**Written task**
Edit the stretch from the line containing "результате внутренних кат" through the line containing "стратегии, в том числе" so that "ТЕРРИТОРИЯ" becomes "ГЕОГРАФИЯ". Reproduce only those lines, with everything else left unchanged.

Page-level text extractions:
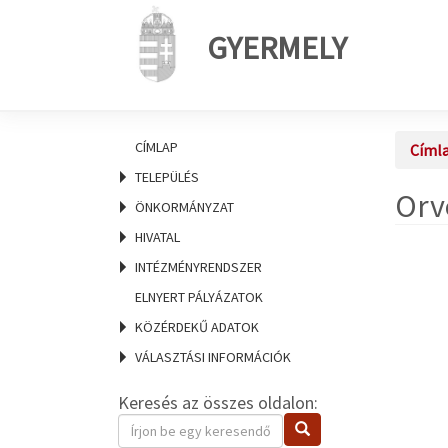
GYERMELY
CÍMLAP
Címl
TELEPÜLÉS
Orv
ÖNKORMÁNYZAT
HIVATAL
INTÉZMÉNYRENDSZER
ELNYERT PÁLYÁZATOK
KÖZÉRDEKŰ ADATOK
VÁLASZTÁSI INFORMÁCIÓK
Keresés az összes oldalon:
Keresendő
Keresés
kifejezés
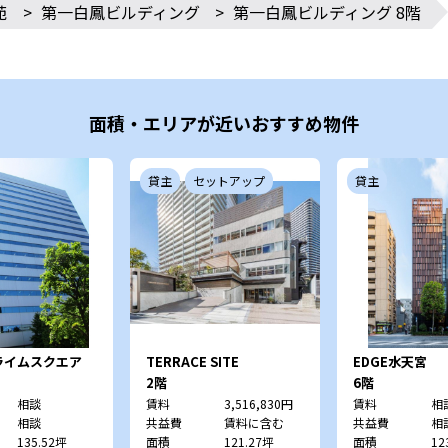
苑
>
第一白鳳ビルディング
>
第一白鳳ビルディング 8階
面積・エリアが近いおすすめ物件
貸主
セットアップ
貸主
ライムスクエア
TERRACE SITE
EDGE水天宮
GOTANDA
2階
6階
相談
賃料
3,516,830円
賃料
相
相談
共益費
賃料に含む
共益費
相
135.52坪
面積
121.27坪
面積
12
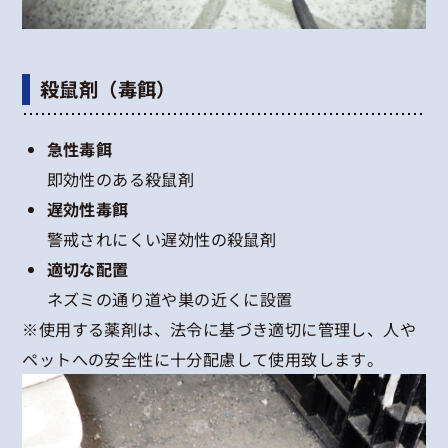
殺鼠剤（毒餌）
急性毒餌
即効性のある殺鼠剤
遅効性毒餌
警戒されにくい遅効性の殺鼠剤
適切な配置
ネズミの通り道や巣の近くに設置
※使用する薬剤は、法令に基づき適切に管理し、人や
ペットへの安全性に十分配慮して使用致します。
...
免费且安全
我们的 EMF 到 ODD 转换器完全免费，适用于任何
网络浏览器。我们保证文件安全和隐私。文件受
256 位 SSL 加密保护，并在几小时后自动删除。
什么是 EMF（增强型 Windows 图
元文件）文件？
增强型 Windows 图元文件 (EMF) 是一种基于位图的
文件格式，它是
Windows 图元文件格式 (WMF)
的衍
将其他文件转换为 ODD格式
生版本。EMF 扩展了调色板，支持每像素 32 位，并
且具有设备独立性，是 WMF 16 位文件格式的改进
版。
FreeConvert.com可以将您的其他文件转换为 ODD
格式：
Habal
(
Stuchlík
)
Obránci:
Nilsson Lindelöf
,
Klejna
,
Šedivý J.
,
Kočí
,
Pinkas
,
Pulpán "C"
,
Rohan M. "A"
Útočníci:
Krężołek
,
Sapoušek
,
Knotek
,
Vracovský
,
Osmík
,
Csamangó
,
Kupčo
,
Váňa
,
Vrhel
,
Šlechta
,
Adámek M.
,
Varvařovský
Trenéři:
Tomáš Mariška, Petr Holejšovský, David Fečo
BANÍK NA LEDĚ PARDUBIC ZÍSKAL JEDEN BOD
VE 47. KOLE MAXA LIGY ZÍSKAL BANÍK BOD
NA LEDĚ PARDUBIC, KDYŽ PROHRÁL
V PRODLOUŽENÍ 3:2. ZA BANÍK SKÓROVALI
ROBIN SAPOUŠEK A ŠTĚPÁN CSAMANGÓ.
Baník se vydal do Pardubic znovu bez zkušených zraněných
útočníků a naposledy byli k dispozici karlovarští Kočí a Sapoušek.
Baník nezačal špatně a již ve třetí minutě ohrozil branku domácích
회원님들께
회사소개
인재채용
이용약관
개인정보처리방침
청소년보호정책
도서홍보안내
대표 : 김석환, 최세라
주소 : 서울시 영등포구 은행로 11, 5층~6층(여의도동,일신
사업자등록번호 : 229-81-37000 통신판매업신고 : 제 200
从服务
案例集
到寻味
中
...
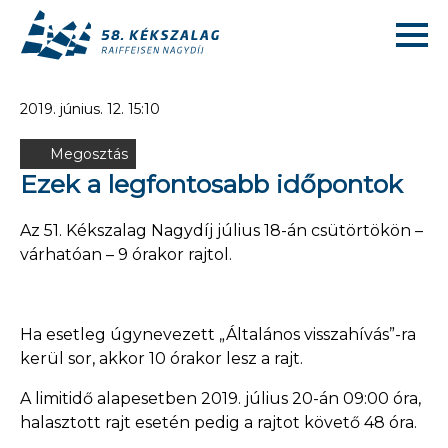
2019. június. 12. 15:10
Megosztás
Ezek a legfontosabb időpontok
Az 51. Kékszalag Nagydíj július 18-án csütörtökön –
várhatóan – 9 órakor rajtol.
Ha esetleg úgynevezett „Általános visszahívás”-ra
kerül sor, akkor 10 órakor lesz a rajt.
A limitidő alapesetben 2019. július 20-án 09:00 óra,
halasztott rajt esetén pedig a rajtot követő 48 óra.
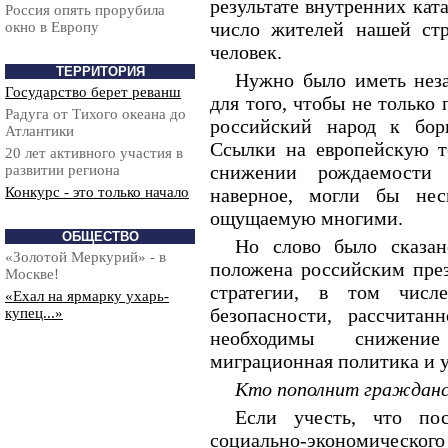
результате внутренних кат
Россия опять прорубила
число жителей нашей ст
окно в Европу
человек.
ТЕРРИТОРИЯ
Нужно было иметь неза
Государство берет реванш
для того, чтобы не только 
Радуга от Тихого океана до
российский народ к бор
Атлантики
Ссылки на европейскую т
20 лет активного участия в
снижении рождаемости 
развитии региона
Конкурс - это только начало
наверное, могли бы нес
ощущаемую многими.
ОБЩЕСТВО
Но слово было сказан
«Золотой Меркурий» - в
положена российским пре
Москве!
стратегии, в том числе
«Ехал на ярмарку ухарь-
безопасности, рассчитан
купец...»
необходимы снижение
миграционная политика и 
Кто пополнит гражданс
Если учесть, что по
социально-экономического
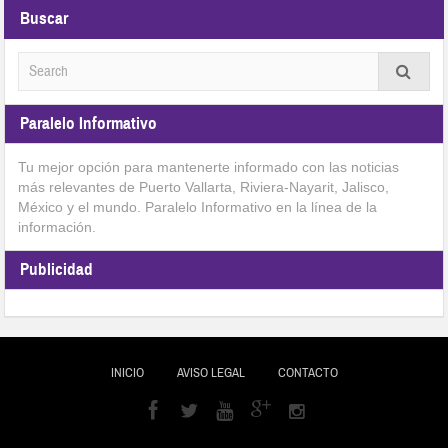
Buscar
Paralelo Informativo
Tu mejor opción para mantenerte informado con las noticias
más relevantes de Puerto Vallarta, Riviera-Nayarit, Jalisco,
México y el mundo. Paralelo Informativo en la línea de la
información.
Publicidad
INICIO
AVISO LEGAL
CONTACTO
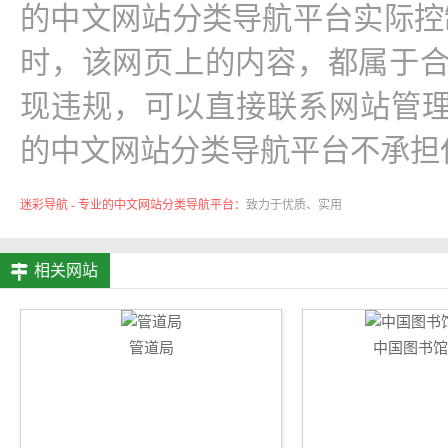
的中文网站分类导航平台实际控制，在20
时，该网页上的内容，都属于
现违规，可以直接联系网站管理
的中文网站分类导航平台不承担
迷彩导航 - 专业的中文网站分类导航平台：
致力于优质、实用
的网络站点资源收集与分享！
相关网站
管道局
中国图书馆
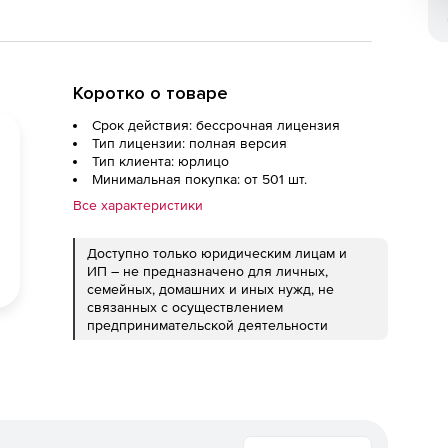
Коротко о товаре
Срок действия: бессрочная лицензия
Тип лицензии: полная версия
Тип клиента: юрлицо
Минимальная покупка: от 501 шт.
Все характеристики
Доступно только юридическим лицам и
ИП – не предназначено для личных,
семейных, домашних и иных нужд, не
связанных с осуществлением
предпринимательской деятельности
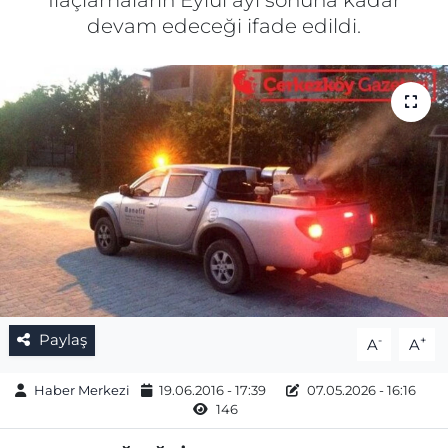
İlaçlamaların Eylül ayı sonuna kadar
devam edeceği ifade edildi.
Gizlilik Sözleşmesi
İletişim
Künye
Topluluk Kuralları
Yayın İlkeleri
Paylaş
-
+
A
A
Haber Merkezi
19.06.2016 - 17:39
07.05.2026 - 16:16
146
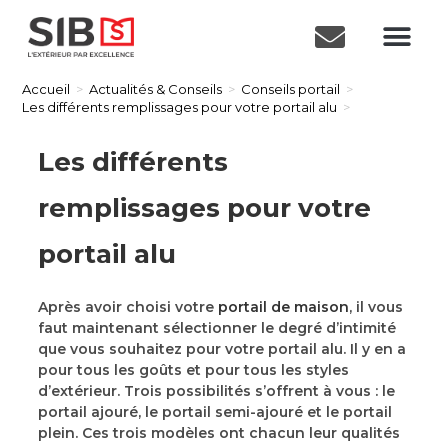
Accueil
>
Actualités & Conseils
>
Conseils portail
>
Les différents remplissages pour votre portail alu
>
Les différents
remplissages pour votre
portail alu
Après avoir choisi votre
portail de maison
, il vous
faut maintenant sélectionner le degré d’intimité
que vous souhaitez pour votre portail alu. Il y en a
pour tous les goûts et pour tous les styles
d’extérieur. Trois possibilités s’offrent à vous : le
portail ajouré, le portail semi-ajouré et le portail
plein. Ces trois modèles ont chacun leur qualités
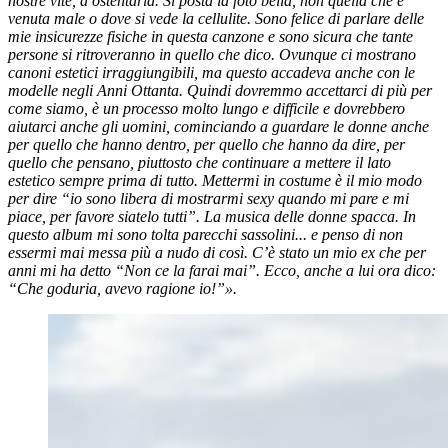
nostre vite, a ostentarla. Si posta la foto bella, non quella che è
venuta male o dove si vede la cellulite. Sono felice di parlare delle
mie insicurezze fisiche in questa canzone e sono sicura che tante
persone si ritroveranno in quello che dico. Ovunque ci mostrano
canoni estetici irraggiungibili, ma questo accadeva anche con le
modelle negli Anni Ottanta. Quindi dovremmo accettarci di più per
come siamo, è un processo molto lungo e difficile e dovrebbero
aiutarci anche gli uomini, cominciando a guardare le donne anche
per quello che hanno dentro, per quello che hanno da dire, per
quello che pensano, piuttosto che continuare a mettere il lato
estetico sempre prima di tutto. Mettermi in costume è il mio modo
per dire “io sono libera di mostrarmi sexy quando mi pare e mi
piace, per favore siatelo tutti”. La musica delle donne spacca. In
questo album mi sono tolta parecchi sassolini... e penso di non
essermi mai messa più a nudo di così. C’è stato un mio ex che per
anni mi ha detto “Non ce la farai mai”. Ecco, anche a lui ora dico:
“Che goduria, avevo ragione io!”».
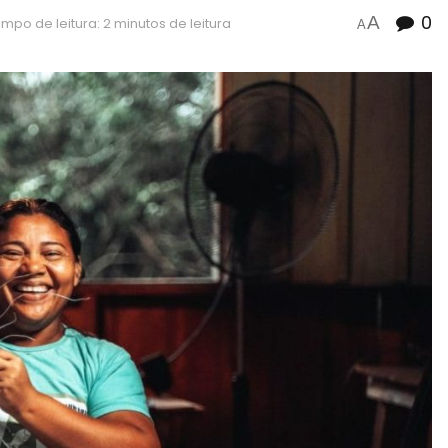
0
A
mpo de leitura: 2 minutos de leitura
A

**Result of the task**
результате внутренних кат
Россия опять прорубила
число жителей нашей ст
окно в Европу
человек.
ГЕОГРАФИЯ
Нужно было иметь неза
Государство берет реванш
для того, чтобы не только 
Радуга от Тихого океана до
российский народ к бор
Атлантики
Ссылки на европейскую т
20 лет активного участия в
снижении рождаемости 
развитии региона
Конкурс - это только начало
наверное, могли бы нес
ощущаемую многими.
ОБЩЕСТВО
Но слово было сказан
«Золотой Меркурий» - в
положена российским пре
Москве!
стратегии, в том числе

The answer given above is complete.